**TASK**
Would you please return the data below verbatim, without its pictures?

**RECORDED INFORMATION**
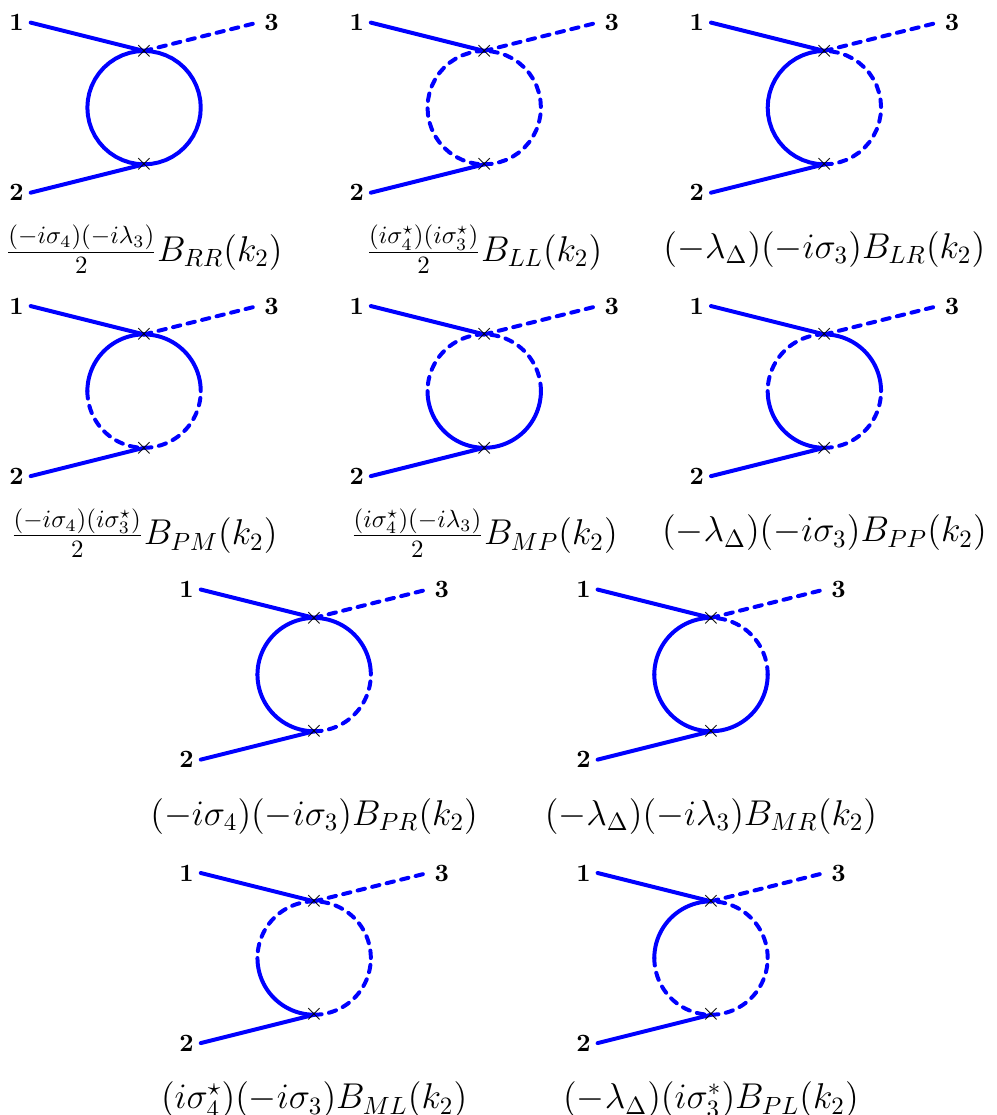
Figure 11. Diagrammatic representation of the Ten 1-Loop Integrals (cid:30) R (cid:30) R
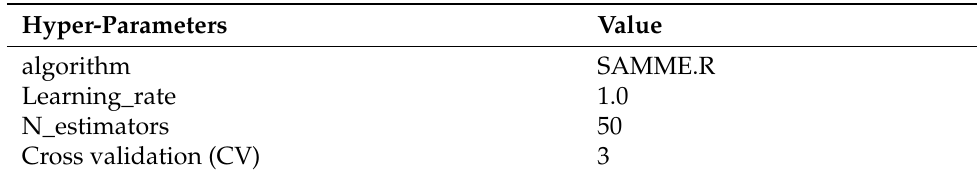
Table 11. Input Parameters for Adaboost.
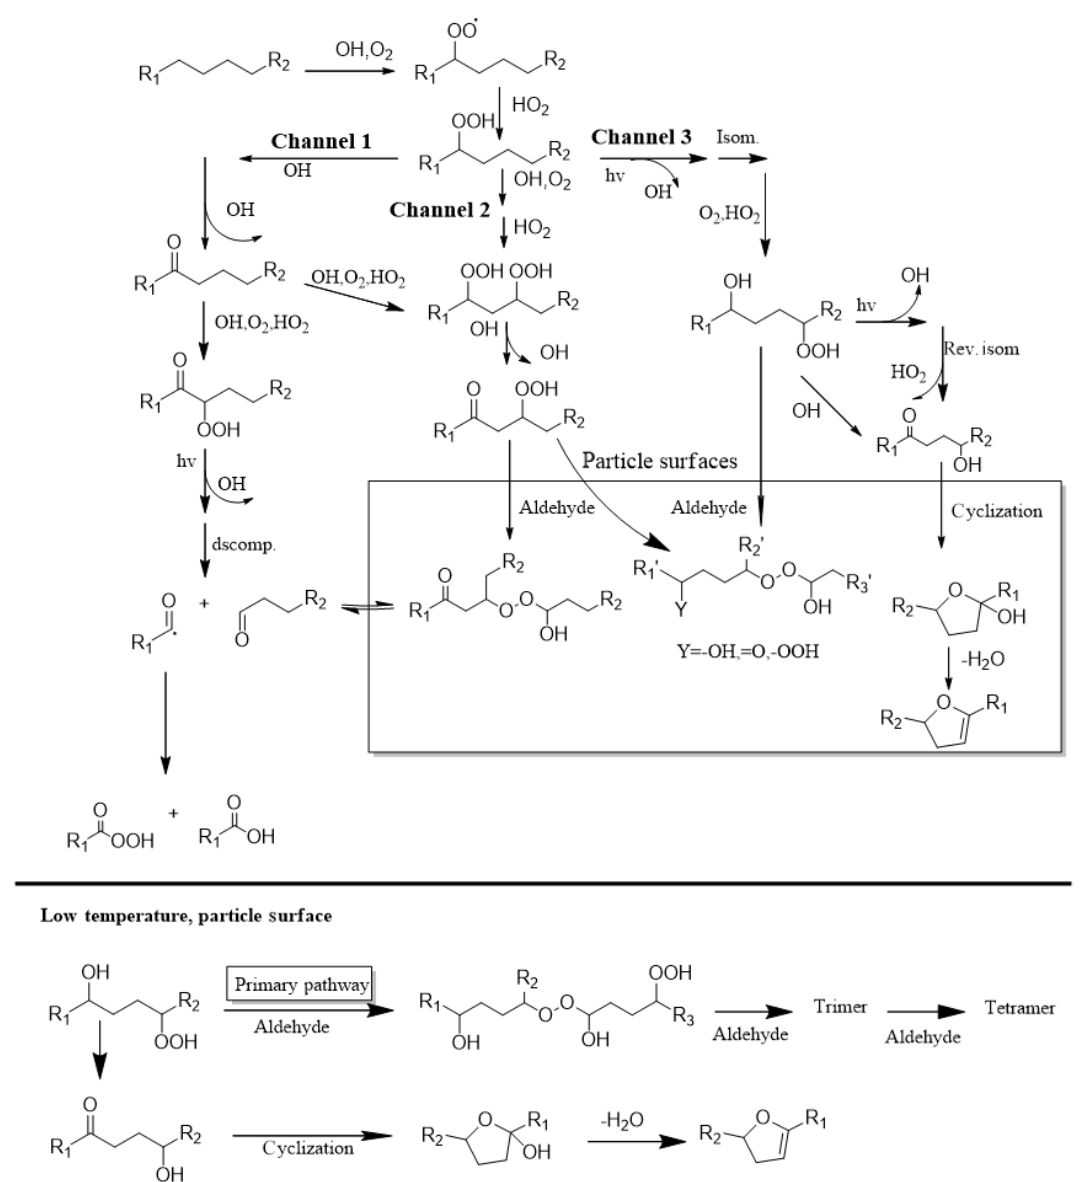
Figure 4. The proposed reaction mechanism of long-chain alkanes under low-NO x conditions (Fahnestock et al., 2015; Yee et al., 2013,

**ANSWER BOX**
Figure 11. Diagrammatic representation of the Ten 1-Loop Integrals (cid:30) R (cid:30) R
Table 11. Input Parameters for Adaboost.
Figure 4. The proposed reaction mechanism of long-chain alkanes under low-NO x conditions (Fahnestock et al., 2015; Yee et al., 2013,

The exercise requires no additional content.